O representante do Clube Associativo dos profissionais de marketing político (Camp), Bruno Fabrino Hoffmann, também salientou a importância da IA na colaboração do processo eleitoral. Seu uso pode ser positivo ao melhorar a qualidade das peças de propaganda. “Importante darmos essa liberdade e garantir seu uso positivo, sem amarras às campanhas. Não podemos tentar frear a tecnologia”, afirmou.
O Instituto Gaúcho de Direito Eleitoral aconselhou a inclusão pela legislação eleitoral de uma definição do que é considerado IA. “Precisamos desse conceito definido para o trabalho dos players que atuam nas campanhas eleitorais”, disse sua representante, Francieli Campos.
Campos, na mesma linha de Maranhão, do Lawgorithm, aposta na necessidade de deixar claro o que é lícito e ilícito no uso da IA. O Instituto pede que a lei explicite que o seu uso seja voltado para o refinamento do conteúdo – desde que não descaracterize o conteúdo original.
Proibição de deep fake e restrição de LLMs
O representante do Camp sugeriu a proibição das deep fakes. “Nossos eleitores não estão prontos para distinguir o certo do errado, o real do fake. As consequências podem ser catastróficas”, disse Hoffmann.
Ele também pediu que as plataformas criem uma “advertência de deep fake” para candidaturas em desacordo com a lei e para usuários que disseminam desinformação.

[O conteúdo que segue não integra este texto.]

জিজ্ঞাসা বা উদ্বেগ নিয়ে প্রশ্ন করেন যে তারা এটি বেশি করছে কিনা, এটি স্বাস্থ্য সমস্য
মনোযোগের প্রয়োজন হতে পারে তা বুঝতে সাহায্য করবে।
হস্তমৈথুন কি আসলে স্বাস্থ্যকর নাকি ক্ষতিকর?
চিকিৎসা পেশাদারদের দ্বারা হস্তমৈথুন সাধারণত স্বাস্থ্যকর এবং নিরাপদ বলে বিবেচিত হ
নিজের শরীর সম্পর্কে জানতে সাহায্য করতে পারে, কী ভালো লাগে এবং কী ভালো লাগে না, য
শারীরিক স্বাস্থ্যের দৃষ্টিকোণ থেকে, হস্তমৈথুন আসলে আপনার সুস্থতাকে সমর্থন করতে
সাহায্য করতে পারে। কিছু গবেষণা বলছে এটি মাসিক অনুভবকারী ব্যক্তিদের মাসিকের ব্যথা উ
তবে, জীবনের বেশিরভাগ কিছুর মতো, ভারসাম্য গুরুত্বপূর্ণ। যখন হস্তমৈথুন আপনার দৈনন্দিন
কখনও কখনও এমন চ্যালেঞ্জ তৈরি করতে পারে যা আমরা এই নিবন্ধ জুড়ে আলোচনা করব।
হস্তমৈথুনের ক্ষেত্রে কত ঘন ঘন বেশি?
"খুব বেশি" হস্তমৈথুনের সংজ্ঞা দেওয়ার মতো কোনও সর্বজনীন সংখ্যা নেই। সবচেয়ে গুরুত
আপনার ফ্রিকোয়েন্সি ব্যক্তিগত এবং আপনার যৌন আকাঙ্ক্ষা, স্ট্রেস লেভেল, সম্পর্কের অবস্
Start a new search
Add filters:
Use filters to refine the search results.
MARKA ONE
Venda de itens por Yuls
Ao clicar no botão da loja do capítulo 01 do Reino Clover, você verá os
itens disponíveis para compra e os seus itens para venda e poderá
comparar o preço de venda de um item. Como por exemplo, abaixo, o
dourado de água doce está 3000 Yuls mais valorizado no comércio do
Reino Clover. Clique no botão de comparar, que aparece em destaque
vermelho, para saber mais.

Para André Gualttieri de Oliveira, doutor em filosofia em direito, é importante que a legislação eleitoral restrinja a criação de chatbots com grandes modelos de linguagem (LLMs, na sigla em inglês) e IA generativa, para que não haja alucinações por parte do robô. Para Oliveira, os chatbots devem responder a perguntas previamente programadas. Deu como exemplo a experiência das eleições na Coreia do Sul: “Esses chatbots só podiam responder a partir de textos predeterminados gravados pelo candidato. Isso evita as alucinações de IA generativa”, completou.
Resumo
Para o IRIS (Instituto de Referência Internet e Sociedade), a legislação eleitoral precisa ser mais clara sobre os seguintes aspectos:
– de quem é a responsabilidade de informar ao cidadão que um determinado conteúdo foi fabricado com uso de tecnologia?;
– qual informação sobre o uso da tecnologia deve ser publicizada?;
– quem deve identificar um conteúdo de caráter político-eleitoral?
Para melhorar esses aspectos, o IRIS sugere que a pessoa autora seja responsável por indicar a utilização de tecnologias digitais e o caráter político-eleitoral daquele conteúdo e que os provedores de aplicação ofereçam ferramentas para tal.
Paloma Rossilo, representante do IRIS, também sugeriu que apenas os conteúdos político-eleitorais impulsionados tenham a obrigação de oferecer dados sobre o uso de tecnologias digitais. “Esse tipo de conteúdo impulsionado é revestido de uma camada a mais de profissionalização e de interesse eleitoral em impactar o pleito”, explicou.